Adrian Milnes, whose step-son Richie was abused at the Solar Centre and who attended much of the trial, said: “It doesn’t surprise me, it saddens me. We have had this for six years and there is still an extreme reluctance to be transparent and accountable.”

He said it was even more necessary for there to be an SCR for the Solar Centre than at Winterbourne View, because of the length of time it took to secure convictions.

He said: “Nothing really has changed. They say they have learned lessons but what has happened has proved they have not.

“They are still conducting a policy of ‘we will not tell them anything unless we absolutely must,’ rather than a policy of, ‘we will tell people everything to establish confidence and trust.’”

And he suggested the failure to hold an SCR meant that public bodies in Doncaster had something to hide.

A Department of Health spokeswoman said: “We do not comment on individual cases.”

But she added: “Serious case reviews are commissioned locally by safeguarding boards to establish whether there are lessons to be learnt about the way in which staff and agencies work together to safeguard vulnerable people.”

Susan Murphy, aged 44, and James Hinds, aged 59, were found guilty in May of a total of 25 charges of ill-treating people with learning difficulties, physical impairments and high support needs at the Solar Centre.

The service-users had suffered more than two years of abuse from Hinds and Murphy, who intimidated other staff into silence.

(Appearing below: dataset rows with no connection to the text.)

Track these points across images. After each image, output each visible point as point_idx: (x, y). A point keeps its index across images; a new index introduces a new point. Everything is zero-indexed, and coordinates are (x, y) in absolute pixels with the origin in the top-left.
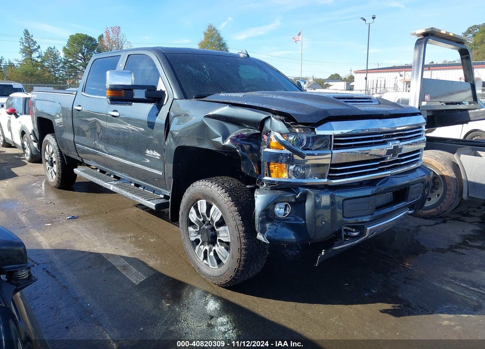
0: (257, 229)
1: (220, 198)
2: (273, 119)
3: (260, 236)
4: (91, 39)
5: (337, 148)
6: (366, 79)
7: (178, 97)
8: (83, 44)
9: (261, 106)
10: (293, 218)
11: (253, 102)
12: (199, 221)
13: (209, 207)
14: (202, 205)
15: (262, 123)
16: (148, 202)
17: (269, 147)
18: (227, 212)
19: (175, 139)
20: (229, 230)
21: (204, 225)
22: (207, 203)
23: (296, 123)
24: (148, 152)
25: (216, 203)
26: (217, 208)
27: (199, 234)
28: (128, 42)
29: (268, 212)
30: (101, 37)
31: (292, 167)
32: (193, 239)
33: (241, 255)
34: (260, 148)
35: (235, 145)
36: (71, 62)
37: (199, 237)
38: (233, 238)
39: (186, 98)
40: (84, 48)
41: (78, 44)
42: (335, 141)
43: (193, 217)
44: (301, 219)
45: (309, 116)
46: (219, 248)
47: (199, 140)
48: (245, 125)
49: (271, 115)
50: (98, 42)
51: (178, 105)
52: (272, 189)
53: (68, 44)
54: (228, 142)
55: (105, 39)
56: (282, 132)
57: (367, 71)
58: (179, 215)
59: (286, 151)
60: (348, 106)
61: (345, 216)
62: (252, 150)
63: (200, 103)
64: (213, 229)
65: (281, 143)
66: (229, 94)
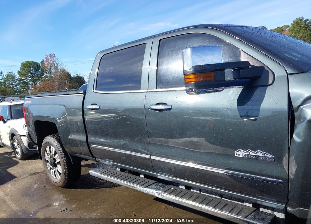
4: (36, 64)
8: (31, 67)
28: (62, 63)
30: (42, 62)
36: (24, 80)
40: (32, 70)
41: (28, 67)
50: (41, 65)
53: (21, 69)
55: (45, 62)
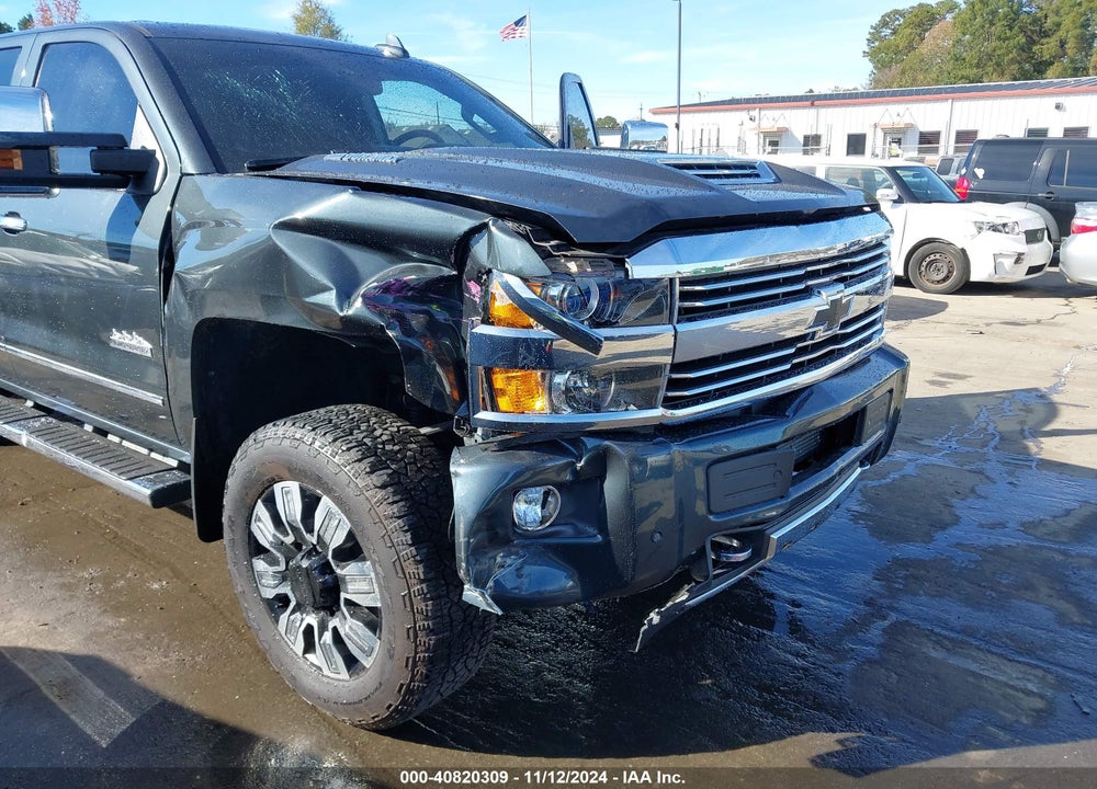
0: (462, 574)
1: (343, 478)
2: (493, 229)
3: (471, 594)
5: (690, 315)
6: (677, 126)
7: (197, 167)
9: (453, 189)
10: (568, 530)
11: (430, 178)
12: (283, 542)
13: (310, 503)
14: (289, 498)
15: (463, 244)
16: (129, 482)
17: (487, 321)
18: (368, 523)
19: (194, 297)
20: (377, 574)
21: (299, 557)
22: (303, 491)
23: (568, 243)
24: (116, 336)
25: (329, 492)
26: (335, 509)
27: (284, 579)
29: (494, 520)
31: (560, 379)
32: (270, 594)
33: (416, 646)
34: (459, 324)
35: (381, 315)
37: (286, 589)
38: (387, 596)
39: (220, 169)
42: (685, 296)
43: (264, 530)
44: (591, 530)
45: (605, 222)
46: (349, 626)
47: (269, 301)
48: (410, 253)
49: (489, 220)
51: (198, 192)
52: (504, 447)
54: (357, 307)
56: (527, 272)
57: (680, 109)
58: (221, 524)
59: (540, 332)
60: (711, 188)
61: (713, 508)
62: (433, 327)
63: (263, 185)
64: (325, 568)
65: (523, 305)
66: (354, 157)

The men and women were slapped and hit, while Hinds dragged one man across the floor and stabbed another of the male service-users repeatedly with a needle on the arm and hand because he wouldn’t sit down, while Murphy locked a female service-user in a cupboard.

The jury had also heard that one of the service-users had scars caused by suffering severe burns as a child, and how Hinds and Murphy would hit her, and then Hinds “would laugh and say the marks could not be seen because of the scarring to her face”.

The abuse was finally halted in March 2007 when a member of staff reported her concerns to RDaSH.

Paul Burstow, the Liberal Democrat MP and former care services minister, who raised concerns about the case with civil servants in 2011 after it was brought to his attention by DNS, backed calls for an SCR last month.

But the Labour MP Rosie Winterton, whose Doncaster Central constituency includes the Solar Centre, again refused to comment on the case this week.

DNS has now asked Winterton on at least four occasions over the last 30 months to speak out and put her weight behind efforts to secure justice for the survivors of the abuse, and to find answers to the many questions raised about the conduct of the public bodies involved in the scandal.

She has yet to explain why she will not comment on the case.